#### [To do]
Down to the last line, print the material below verbatim.

============================================================

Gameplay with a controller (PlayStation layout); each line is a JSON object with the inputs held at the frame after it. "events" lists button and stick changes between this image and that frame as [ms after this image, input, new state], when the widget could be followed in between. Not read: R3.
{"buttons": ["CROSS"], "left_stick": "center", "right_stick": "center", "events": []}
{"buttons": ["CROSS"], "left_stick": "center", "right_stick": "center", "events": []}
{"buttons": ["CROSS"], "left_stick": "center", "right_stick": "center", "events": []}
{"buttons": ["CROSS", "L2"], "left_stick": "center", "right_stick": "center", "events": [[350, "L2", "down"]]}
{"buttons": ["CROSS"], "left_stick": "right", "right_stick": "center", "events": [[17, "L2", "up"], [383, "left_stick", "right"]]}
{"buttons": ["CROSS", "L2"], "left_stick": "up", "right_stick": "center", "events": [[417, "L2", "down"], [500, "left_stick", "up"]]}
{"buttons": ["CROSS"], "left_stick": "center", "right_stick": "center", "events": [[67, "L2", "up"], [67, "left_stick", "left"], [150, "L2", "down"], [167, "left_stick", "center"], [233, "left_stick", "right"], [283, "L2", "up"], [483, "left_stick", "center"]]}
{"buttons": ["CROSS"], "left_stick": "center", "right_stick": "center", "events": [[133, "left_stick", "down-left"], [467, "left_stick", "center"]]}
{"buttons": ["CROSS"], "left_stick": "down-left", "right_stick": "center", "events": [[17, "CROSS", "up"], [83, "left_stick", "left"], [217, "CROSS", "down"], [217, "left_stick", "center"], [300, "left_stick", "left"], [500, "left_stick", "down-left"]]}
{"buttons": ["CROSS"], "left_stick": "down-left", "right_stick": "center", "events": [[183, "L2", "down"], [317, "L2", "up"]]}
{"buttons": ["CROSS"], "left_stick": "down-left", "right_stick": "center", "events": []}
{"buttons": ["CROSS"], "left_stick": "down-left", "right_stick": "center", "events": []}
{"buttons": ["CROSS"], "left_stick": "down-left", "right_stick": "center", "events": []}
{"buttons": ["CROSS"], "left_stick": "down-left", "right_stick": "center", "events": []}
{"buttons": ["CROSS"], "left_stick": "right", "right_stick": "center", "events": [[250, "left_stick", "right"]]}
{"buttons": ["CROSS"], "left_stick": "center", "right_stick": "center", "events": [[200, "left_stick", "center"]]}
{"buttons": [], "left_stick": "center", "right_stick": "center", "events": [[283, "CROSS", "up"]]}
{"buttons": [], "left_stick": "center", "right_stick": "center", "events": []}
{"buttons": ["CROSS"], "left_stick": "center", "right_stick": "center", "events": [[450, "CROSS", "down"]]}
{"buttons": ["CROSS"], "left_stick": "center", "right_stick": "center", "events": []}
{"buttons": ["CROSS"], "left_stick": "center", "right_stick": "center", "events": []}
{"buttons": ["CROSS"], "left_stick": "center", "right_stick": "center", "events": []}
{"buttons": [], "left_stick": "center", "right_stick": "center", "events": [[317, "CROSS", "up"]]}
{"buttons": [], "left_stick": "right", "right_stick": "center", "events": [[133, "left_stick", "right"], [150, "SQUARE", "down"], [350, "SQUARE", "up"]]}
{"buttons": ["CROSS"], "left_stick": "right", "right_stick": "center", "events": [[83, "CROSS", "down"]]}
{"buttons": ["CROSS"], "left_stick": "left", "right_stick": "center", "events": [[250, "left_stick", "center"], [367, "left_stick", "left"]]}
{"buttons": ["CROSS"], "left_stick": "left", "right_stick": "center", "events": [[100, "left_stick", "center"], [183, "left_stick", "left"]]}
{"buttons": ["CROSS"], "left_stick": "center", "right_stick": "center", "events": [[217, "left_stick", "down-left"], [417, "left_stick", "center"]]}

============================================================

#### [Response area]
Gameplay with a controller (PlayStation layout); each line is a JSON object with the inputs held at the frame after it. "events" lists button and stick changes between this image and that frame as [ms after this image, input, new state], when the widget could be followed in between. Not read: R3.
{"buttons": ["CROSS"], "left_stick": "center", "right_stick": "center", "events": []}
{"buttons": ["CROSS"], "left_stick": "center", "right_stick": "center", "events": []}
{"buttons": ["CROSS"], "left_stick": "center", "right_stick": "center", "events": []}
{"buttons": ["CROSS", "L2"], "left_stick": "center", "right_stick": "center", "events": [[350, "L2", "down"]]}
{"buttons": ["CROSS"], "left_stick": "right", "right_stick": "center", "events": [[17, "L2", "up"], [383, "left_stick", "right"]]}
{"buttons": ["CROSS", "L2"], "left_stick": "up", "right_stick": "center", "events": [[417, "L2", "down"], [500, "left_stick", "up"]]}
{"buttons": ["CROSS"], "left_stick": "center", "right_stick": "center", "events": [[67, "L2", "up"], [67, "left_stick", "left"], [150, "L2", "down"], [167, "left_stick", "center"], [233, "left_stick", "right"], [283, "L2", "up"], [483, "left_stick", "center"]]}
{"buttons": ["CROSS"], "left_stick": "center", "right_stick": "center", "events": [[133, "left_stick", "down-left"], [467, "left_stick", "center"]]}
{"buttons": ["CROSS"], "left_stick": "down-left", "right_stick": "center", "events": [[17, "CROSS", "up"], [83, "left_stick", "left"], [217, "CROSS", "down"], [217, "left_stick", "center"], [300, "left_stick", "left"], [500, "left_stick", "down-left"]]}
{"buttons": ["CROSS"], "left_stick": "down-left", "right_stick": "center", "events": [[183, "L2", "down"], [317, "L2", "up"]]}
{"buttons": ["CROSS"], "left_stick": "down-left", "right_stick": "center", "events": []}
{"buttons": ["CROSS"], "left_stick": "down-left", "right_stick": "center", "events": []}
{"buttons": ["CROSS"], "left_stick": "down-left", "right_stick": "center", "events": []}
{"buttons": ["CROSS"], "left_stick": "down-left", "right_stick": "center", "events": []}
{"buttons": ["CROSS"], "left_stick": "right", "right_stick": "center", "events": [[250, "left_stick", "right"]]}
{"buttons": ["CROSS"], "left_stick": "center", "right_stick": "center", "events": [[200, "left_stick", "center"]]}
{"buttons": [], "left_stick": "center", "right_stick": "center", "events": [[283, "CROSS", "up"]]}
{"buttons": [], "left_stick": "center", "right_stick": "center", "events": []}
{"buttons": ["CROSS"], "left_stick": "center", "right_stick": "center", "events": [[450, "CROSS", "down"]]}
{"buttons": ["CROSS"], "left_stick": "center", "right_stick": "center", "events": []}
{"buttons": ["CROSS"], "left_stick": "center", "right_stick": "center", "events": []}
{"buttons": ["CROSS"], "left_stick": "center", "right_stick": "center", "events": []}
{"buttons": [], "left_stick": "center", "right_stick": "center", "events": [[317, "CROSS", "up"]]}
{"buttons": [], "left_stick": "right", "right_stick": "center", "events": [[133, "left_stick", "right"], [150, "SQUARE", "down"], [350, "SQUARE", "up"]]}
{"buttons": ["CROSS"], "left_stick": "right", "right_stick": "center", "events": [[83, "CROSS", "down"]]}
{"buttons": ["CROSS"], "left_stick": "left", "right_stick": "center", "events": [[250, "left_stick", "center"], [367, "left_stick", "left"]]}
{"buttons": ["CROSS"], "left_stick": "left", "right_stick": "center", "events": [[100, "left_stick", "center"], [183, "left_stick", "left"]]}
{"buttons": ["CROSS"], "left_stick": "center", "right_stick": "center", "events": [[217, "left_stick", "down-left"], [417, "left_stick", "center"]]}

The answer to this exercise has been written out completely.